#### Dataset content ####

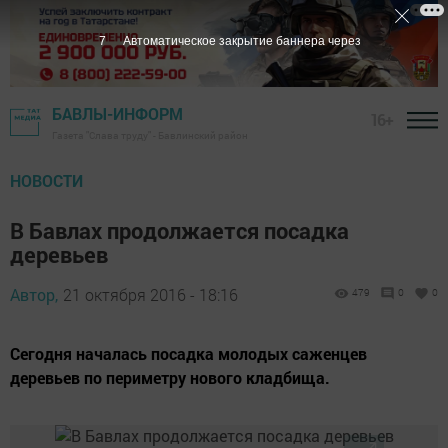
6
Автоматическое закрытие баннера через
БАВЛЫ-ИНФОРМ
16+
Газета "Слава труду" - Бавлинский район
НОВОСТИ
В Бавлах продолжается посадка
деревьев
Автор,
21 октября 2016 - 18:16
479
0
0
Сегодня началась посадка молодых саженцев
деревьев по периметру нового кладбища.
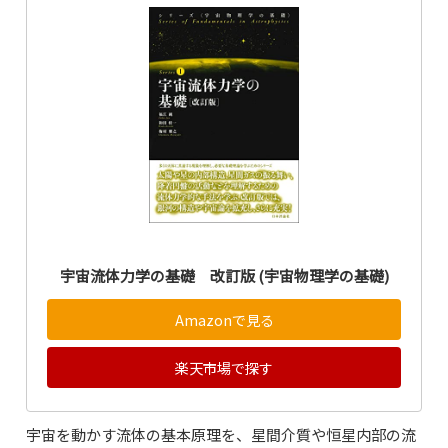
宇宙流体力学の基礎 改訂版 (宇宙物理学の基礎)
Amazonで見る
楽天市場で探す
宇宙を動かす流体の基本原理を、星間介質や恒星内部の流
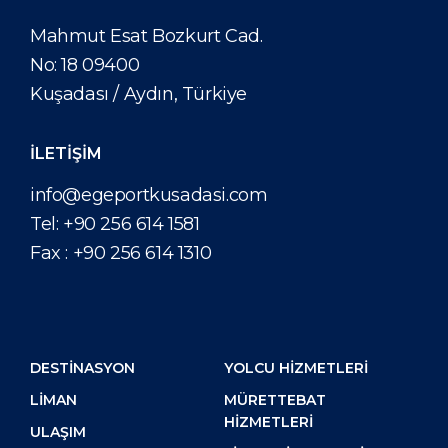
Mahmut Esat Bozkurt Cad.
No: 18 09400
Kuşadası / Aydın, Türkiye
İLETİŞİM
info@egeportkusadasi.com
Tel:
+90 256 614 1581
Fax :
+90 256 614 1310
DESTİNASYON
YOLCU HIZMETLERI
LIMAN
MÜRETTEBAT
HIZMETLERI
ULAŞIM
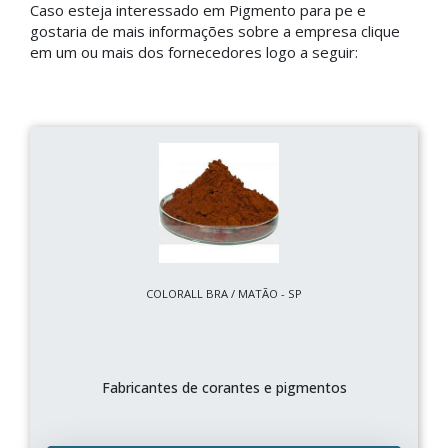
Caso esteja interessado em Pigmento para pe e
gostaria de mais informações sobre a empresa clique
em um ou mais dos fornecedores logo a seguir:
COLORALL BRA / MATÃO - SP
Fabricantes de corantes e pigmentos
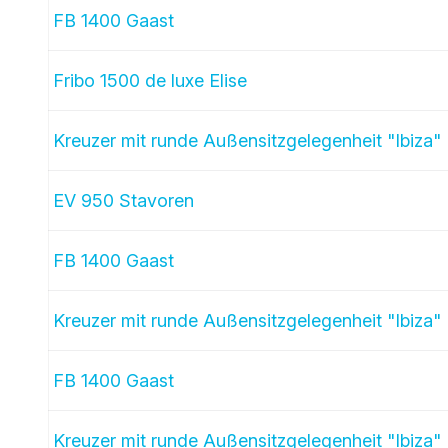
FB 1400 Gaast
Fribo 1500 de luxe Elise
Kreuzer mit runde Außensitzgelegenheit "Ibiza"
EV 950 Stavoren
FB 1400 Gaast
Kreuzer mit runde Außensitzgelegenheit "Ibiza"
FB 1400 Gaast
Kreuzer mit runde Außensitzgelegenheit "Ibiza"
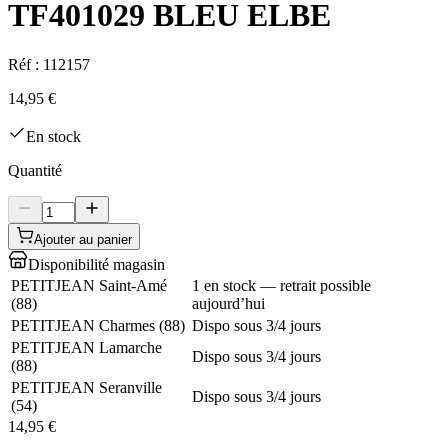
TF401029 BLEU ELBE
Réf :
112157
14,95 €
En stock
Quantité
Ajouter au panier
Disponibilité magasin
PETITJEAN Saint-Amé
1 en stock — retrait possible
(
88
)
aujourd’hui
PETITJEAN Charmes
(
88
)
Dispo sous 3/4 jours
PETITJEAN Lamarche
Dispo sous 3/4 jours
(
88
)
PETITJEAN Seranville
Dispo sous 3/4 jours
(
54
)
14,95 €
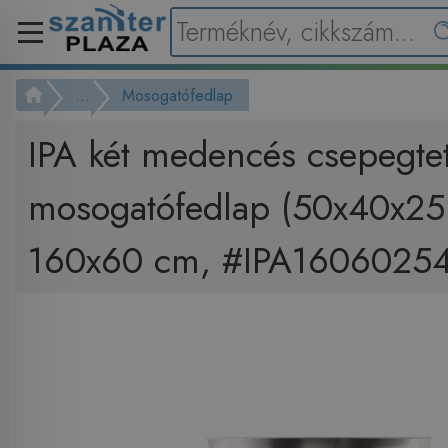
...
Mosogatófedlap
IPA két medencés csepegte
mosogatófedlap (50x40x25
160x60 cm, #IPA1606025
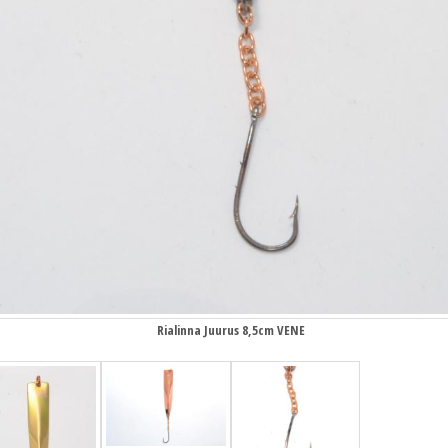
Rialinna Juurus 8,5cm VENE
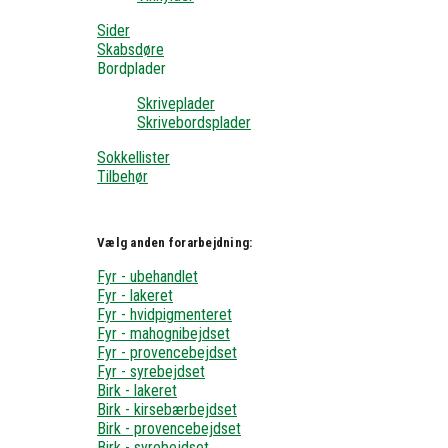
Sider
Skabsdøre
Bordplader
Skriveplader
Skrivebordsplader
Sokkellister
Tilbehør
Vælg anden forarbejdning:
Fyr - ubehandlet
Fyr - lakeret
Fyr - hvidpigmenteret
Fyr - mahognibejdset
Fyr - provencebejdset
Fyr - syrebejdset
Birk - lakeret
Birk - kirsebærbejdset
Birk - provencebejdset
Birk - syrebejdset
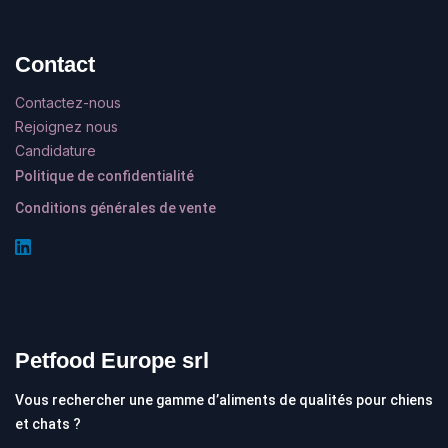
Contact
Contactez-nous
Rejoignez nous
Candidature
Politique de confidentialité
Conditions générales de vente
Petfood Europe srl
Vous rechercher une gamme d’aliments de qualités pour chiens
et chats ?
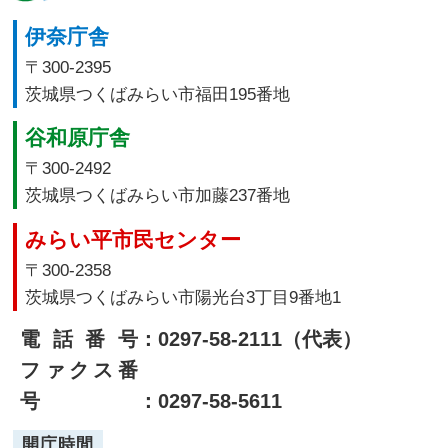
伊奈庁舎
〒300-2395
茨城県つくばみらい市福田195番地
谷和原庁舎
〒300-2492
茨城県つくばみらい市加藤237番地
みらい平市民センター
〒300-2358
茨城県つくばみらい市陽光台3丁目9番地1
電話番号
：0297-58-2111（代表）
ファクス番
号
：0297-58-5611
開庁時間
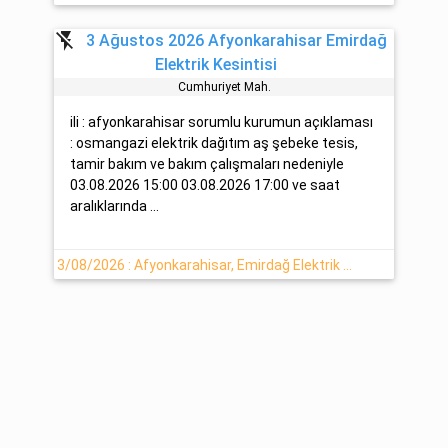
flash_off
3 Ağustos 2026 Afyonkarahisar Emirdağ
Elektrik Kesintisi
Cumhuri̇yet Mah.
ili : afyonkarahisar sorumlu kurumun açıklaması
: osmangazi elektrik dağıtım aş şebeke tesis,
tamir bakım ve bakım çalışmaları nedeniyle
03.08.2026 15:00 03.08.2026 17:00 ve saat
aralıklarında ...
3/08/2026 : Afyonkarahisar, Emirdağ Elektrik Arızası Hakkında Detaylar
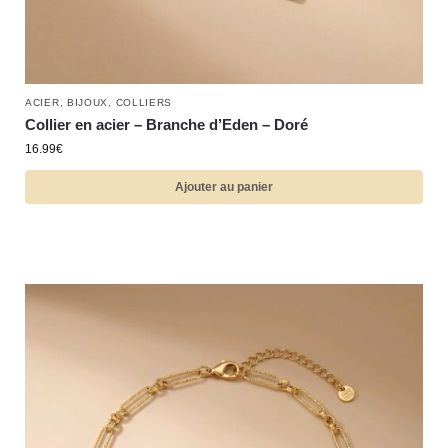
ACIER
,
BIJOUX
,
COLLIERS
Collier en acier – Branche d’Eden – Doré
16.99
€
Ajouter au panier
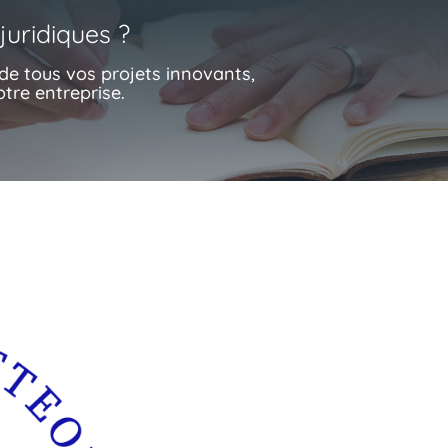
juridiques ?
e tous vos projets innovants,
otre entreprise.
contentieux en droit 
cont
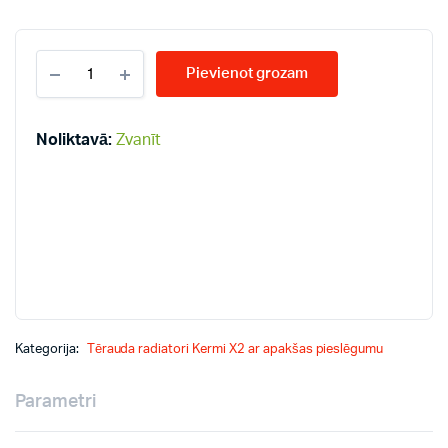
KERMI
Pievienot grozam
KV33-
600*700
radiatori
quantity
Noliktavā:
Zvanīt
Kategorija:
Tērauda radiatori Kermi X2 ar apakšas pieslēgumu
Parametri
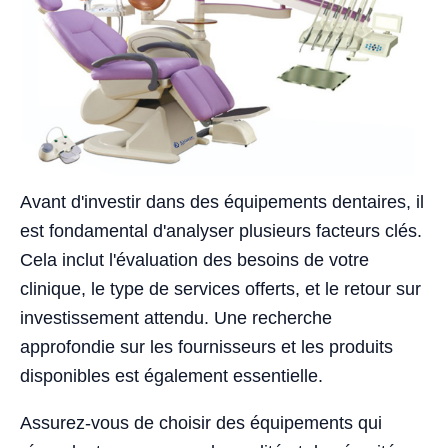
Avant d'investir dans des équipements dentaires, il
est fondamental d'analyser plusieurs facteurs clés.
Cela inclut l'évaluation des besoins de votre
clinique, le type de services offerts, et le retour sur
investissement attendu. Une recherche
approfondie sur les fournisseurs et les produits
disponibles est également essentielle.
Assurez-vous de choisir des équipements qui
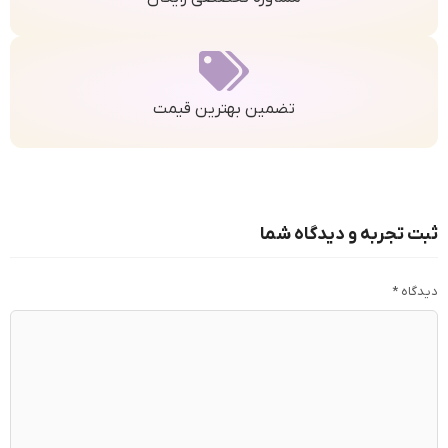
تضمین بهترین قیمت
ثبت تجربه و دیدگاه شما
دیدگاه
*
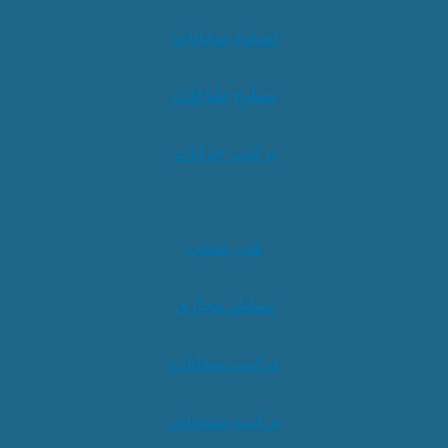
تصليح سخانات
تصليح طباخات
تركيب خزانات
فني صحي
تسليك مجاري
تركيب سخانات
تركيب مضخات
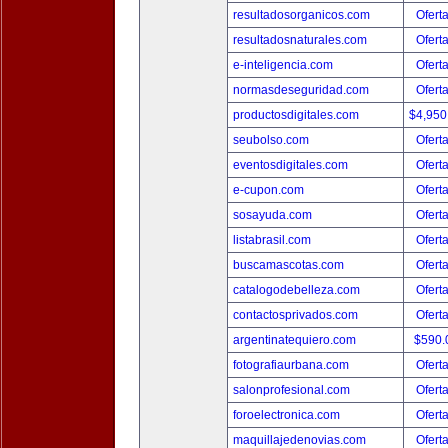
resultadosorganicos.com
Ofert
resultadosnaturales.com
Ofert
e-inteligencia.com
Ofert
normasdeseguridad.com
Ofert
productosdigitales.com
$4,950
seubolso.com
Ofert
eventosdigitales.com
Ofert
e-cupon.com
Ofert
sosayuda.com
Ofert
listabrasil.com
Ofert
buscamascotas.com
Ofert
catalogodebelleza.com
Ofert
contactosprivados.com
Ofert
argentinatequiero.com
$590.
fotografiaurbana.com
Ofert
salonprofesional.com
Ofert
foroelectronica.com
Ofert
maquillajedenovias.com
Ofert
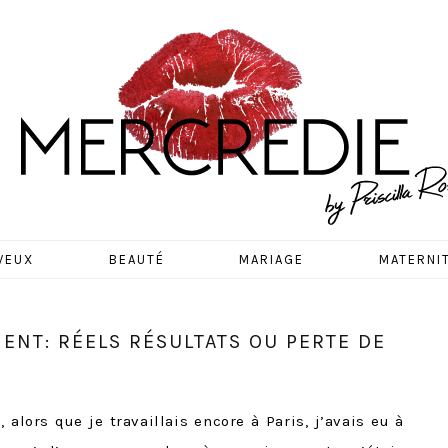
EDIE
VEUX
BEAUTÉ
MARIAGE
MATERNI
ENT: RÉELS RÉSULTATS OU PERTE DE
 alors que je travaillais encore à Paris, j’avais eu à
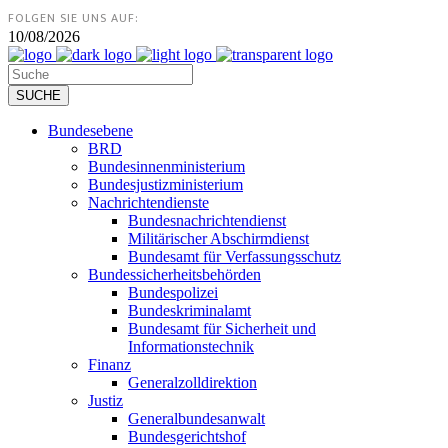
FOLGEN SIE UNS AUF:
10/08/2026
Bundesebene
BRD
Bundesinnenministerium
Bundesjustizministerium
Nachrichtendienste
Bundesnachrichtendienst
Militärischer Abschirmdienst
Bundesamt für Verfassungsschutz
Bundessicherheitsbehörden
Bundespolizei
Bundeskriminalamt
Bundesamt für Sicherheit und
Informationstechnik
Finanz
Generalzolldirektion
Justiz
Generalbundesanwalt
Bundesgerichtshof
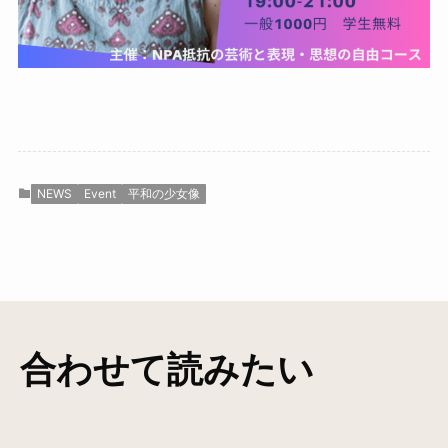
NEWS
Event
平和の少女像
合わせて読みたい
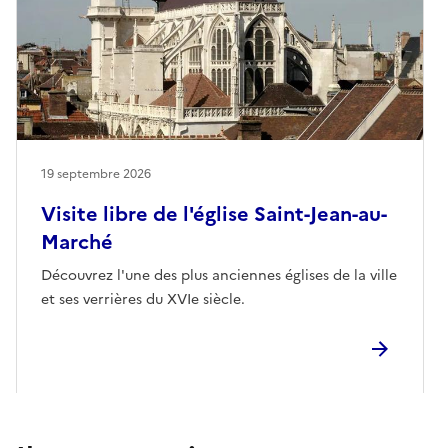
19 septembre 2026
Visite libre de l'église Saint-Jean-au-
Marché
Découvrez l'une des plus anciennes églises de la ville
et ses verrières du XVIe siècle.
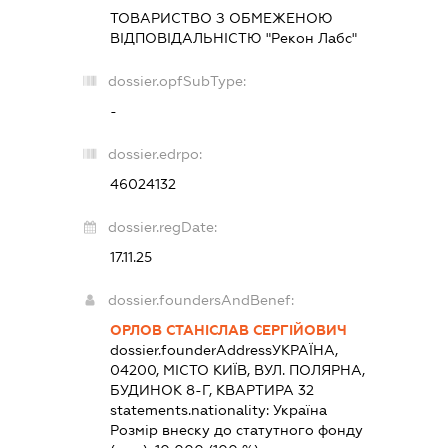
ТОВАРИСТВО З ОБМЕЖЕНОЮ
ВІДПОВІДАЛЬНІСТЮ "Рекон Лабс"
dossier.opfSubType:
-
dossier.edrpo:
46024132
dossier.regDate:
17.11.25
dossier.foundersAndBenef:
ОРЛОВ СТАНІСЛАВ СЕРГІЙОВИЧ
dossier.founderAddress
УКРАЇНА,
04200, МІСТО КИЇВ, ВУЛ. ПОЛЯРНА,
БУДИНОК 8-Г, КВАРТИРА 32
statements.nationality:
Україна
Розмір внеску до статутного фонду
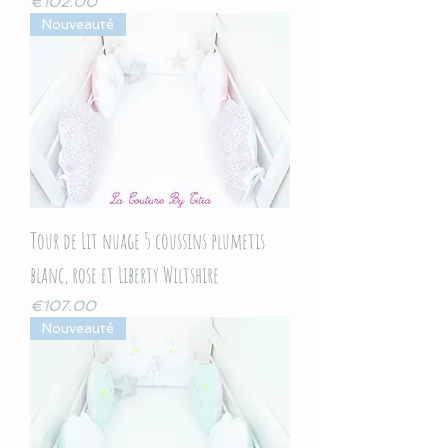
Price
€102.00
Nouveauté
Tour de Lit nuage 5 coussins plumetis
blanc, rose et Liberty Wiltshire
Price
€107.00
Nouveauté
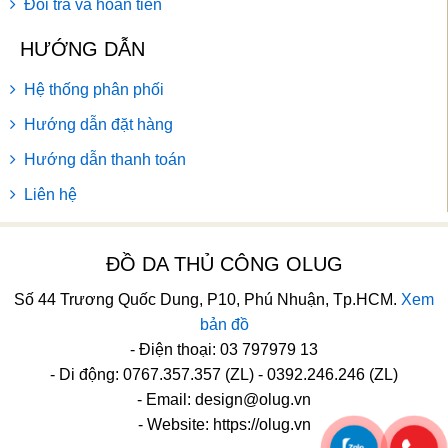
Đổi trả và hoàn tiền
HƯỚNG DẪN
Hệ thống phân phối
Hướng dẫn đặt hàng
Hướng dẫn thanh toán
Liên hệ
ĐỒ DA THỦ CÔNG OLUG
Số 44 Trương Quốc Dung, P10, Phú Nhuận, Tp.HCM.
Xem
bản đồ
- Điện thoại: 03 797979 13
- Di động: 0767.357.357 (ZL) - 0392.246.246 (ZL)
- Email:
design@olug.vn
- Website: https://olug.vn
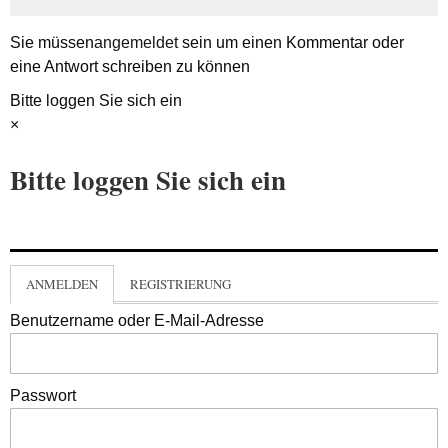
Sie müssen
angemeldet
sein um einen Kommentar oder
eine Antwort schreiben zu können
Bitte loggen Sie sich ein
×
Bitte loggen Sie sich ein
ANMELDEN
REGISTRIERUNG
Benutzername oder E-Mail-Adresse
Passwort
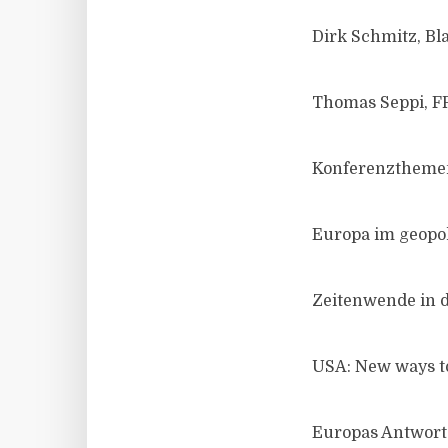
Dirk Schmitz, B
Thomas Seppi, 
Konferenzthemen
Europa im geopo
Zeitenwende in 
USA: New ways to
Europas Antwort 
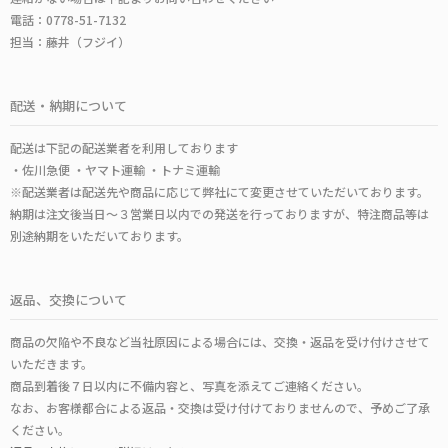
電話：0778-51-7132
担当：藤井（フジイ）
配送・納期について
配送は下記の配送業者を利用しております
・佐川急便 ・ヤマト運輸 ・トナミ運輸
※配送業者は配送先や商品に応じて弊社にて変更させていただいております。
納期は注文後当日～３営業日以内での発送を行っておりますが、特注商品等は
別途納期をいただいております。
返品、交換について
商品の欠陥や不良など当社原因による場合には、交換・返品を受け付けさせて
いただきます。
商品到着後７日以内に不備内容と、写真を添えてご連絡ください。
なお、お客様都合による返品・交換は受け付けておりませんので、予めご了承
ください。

####

What to do -
Nothing but an exact copy is asked for: the lines from the start of the records through the line with "宇宙を動かす流体の基本原理を、星間介質や恒星内部の流", both ends included, minus any pictures.

Written response -
6
Автоматическое закрытие баннера через
БАВЛЫ-ИНФОРМ
16+
Газета "Слава труду" - Бавлинский район
НОВОСТИ
В Бавлах продолжается посадка
деревьев
Автор,
21 октября 2016 - 18:16
479
0
0
Сегодня началась посадка молодых саженцев
деревьев по периметру нового кладбища.
宇宙流体力学の基礎 改訂版 (宇宙物理学の基礎)
Amazonで見る
楽天市場で探す
宇宙を動かす流体の基本原理を、星間介質や恒星内部の流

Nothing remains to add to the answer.